FrieslandCampina WAMCO reports increased profits

By Jim Cornall

- Last updated on GMT

FrieslandCampina WAMCO is optimistic about the coming year in spite of economic challenges.
FrieslandCampina WAMCO is optimistic about the coming year in spite of economic challenges.
At the 44th AGM of FrieslandCampina WAMCO Nigeria PLC, held in Lagos recently, shareholders unanimously approved its annual report and accounts, which showed an increase in turnover compared to the previous year, despite the decline in economic activities and increased pressure on the naira currency.

Turnover increased by 2.5% from N120.72bn ($380m) in 2015 to N123.75bn ($391m) in 2016. Profit Before Tax (PBT) however increased by 7.2% to N19.96bn ($63m) as a result of the impact of the modest growth in turnover and “significant reduction” in administrative costs.

Sector improvement

The company said it held its position in the market during the year by improving distribution with an extensive distribution network and coverage of sales outlets, while reinforcing a collaborative exchange with distributors.

fcw
Left to right: Ben Lagat, managing director, FrieslandCampina WAMCO Nigeria PLC; Roel van Neerbos , chief operating officer, CPEMEA Royal FrieslandCampina; Jacobs Ajekigbe , chairman, FrieslandCampina WAMCO Nigeria PLC; Frans Keurentjes, chairman, supervisory board, Royal FrieslandCampina; at the 44th AGM of FrieslandCampina WAMCO Nigeria PLC held on May 18, 2017, in Lagos.

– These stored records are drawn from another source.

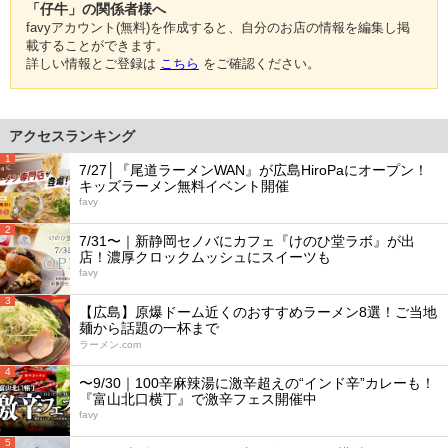
「仔牛」の関係者様へ
favyアカウント(無料)を作成すると、自分のお店の情報を編集し掲
載することができます。
詳しい情報とご登録は
こちら
をご確認ください。
アクセスランキング
1
7/27│『尾道ラーメンWAN』が広島HiroPaにオープン！
キッズラーメン無料イベント開催
favy
2
7/31〜｜新静岡セノバにカフェ『けのひ堂ラボ』が出
店！濃厚クロックムッシュにスイーツも
favy
3
【広島】原爆ドーム近くのおすすめラーメン8選！ご当地
麺から話題の一杯まで
ラーメン.com
4
〜9/30｜100辛麻辣湯に激辛超えの“インド辛”カレーも！
『富山北口横丁』で激辛フェス開催中
favy
5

It created indirect employment for almost 1,400 people via its route to market expansion, and noted a source of sustained income for 2,000 farmers was provided in 2016 through the company’s development of the Nigerian dairy sector.

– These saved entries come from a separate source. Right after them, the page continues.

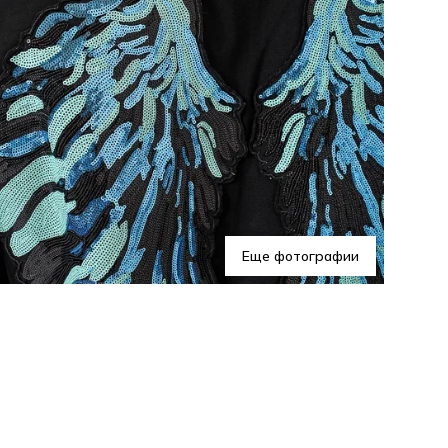
Эта
про
уни
шор
сти
Еще фотографии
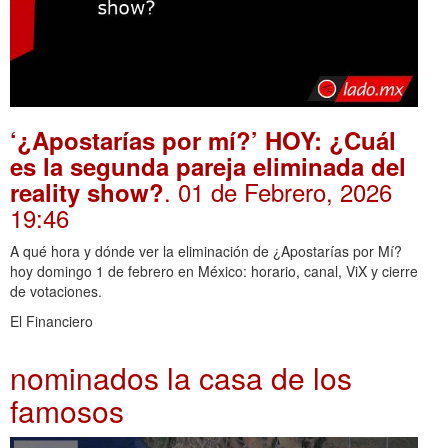
‘¿Apostarías por mí?’ HOY: ¿Cuál
es la segunda pareja eliminada del
. 01 de Febrero, 2026
reality show?
19:46
A qué hora y dónde ver la eliminación de ¿Apostarías por Mí?
hoy domingo 1 de febrero en México: horario, canal, ViX y cierre
de votaciones.
El Financiero
nominados la casa de los
famosos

One focus for FrieslandCampina WAMCO during the year was to improve on the quality of raw milk obtained from local suppliers, which it said was achieved by putting in place a quality improvement program.

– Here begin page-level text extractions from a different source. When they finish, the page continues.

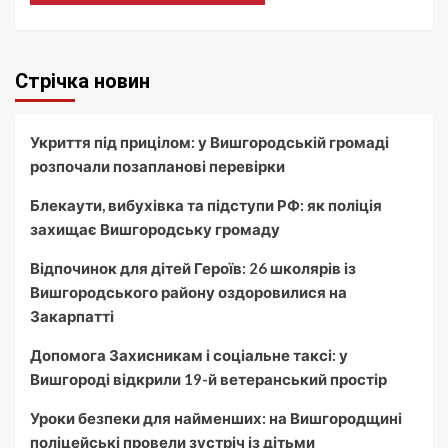
Стрічка новин
Укриття під прицілом: у Вишгородській громаді
розпочали позапланові перевірки
Блекаути, вибухівка та підступи РФ: як поліція
захищає Вишгородську громаду
Відпочинок для дітей Героїв: 26 школярів із
Вишгородського району оздоровилися на
Закарпатті
Допомога Захисникам і соціальне таксі: у
Вишгороді відкрили 19-й ветеранський простір
Уроки безпеки для найменших: на Вишгородщині
поліцейські провели зустріч із дітьми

The program involved extensive training of the Fulani milk producers at the herd levels on how to hygienically handle and deliver raw milk to collection centers.

Outlook for 2017

The country's real GDP growth is expected to rebound slightly, by about 0.8%, in 2017; although inflation is expected to increase marginally.

The Nigerian Government is expected to adopt measures such as increased capital expenditure and increased funding of the foreign exchange market to pull the economy out of recession, but the FMCG market will continue to come under pressure.

While significant foreign exchange constraints, high inflation, milk price increase and low consumer purchasing power are likely to negatively impact sales and profitability in 2017, the company said it is confident it will continue to utilize resources efficiently and manage volumes and margins to ensure a long term sustainable position.